Faut-il interdire les animaux dans les cirques ?
Un éléphant dans un cirque au 41e Festival du cirque de Monte-Carlo le 19 janvier 2017.

Orange avec AFP, publié le mardi 05 septembre 2017 à 07h00

Nicolas Hulot a affirmé en août qu'il n'était "pas favorable à la captivité des animaux", ce qui n'a pas manqué d'inquiéter les professionnels du cirque.

"Je ne suis pas favorable à la captivité des animaux, pas favorable à l'idée qu'on fasse du spectacle avec cette activité-là", a déclaré début août sur France Inter Nicolas Hulot. Le ministre de la Transition écologique a lancé un groupe de travail sur le bien-être animal, pour réfléchir à ce sujet.

Quelques jours plus tard, Le Collectif des cirques, regroupant les professionnels de six organisations de cirques avec animaux, revendiquant au total "entre 150 et 200 établissements" sur les 250 que compte le milieu, demandait à rencontrer "de toute urgence" le ministre. Selon RTL, 80 professionnels ont été reçus lundi 4 septembre par un représentant de l'État.

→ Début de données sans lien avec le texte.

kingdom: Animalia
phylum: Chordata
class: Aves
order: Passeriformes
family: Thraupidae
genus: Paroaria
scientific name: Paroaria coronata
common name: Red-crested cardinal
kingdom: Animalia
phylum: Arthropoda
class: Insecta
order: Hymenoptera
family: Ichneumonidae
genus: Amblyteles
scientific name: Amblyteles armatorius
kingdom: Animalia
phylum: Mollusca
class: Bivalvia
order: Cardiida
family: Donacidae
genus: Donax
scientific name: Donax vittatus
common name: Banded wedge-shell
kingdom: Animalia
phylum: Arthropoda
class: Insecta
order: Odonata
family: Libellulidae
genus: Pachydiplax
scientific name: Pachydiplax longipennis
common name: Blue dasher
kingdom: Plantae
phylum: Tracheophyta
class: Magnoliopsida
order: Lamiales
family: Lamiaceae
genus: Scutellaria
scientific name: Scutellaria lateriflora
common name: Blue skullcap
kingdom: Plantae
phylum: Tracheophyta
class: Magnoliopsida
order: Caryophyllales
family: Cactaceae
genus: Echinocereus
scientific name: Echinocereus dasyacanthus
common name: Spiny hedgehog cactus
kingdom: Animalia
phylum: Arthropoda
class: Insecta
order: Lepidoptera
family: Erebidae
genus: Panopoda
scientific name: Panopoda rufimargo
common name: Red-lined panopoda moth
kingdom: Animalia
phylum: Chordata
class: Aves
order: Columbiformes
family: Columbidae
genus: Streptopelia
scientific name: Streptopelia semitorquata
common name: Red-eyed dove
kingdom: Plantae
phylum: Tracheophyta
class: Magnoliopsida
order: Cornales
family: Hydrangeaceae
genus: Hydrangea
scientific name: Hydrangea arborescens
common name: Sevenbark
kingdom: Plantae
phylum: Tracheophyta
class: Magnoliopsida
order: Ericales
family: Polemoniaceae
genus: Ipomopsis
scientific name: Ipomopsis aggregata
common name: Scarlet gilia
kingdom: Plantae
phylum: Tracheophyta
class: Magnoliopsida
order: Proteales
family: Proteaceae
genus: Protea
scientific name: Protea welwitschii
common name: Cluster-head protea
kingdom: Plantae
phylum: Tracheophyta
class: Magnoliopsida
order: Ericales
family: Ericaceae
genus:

Dans la soirée, le Collectif des cirques, par la voie de son conseil Me Cyrille Emery, a affirmé sa volonté de défendre une "profession dénigrée par des groupuscules animalistes" opposés à la présence d'animaux sauvages dans cette activité. "C'est la première fois dans l'histoire des cirques qu'ils sont tous rassemblés dans un collectif pour défendre leur profession", a-t-il indiqué, car "ils en ont assez des injures et des mensonges déversés sur eux par des gens qui n'ont jamais mis un pied dans un cirque".

Pour l'heure, outre le rendez-vous espéré avec Nicolas Hulot, le Collectif des cirques attend la création d'une commission interministérielle dédiée à leur activité où sont censés siéger professionnels et représentants de différentes administrations.

"Les gens qui nous dénigrent prétendent connaître les animaux, c'est faux", affirme Solovich Dumas, directeur du cirque de Rome. "Nous vivons avec eux depuis qu'ils sont nés, nous avons appris à les respecter, à les éduquer et nous transmettons cela à nos enfants", poursuit-il. "Nous avons tout intérêt à bien les traiter car le public vient voir la complicité que nous avons créée avec eux et cela ne peut pas se faire avec des mauvais traitements", déclare-t-il.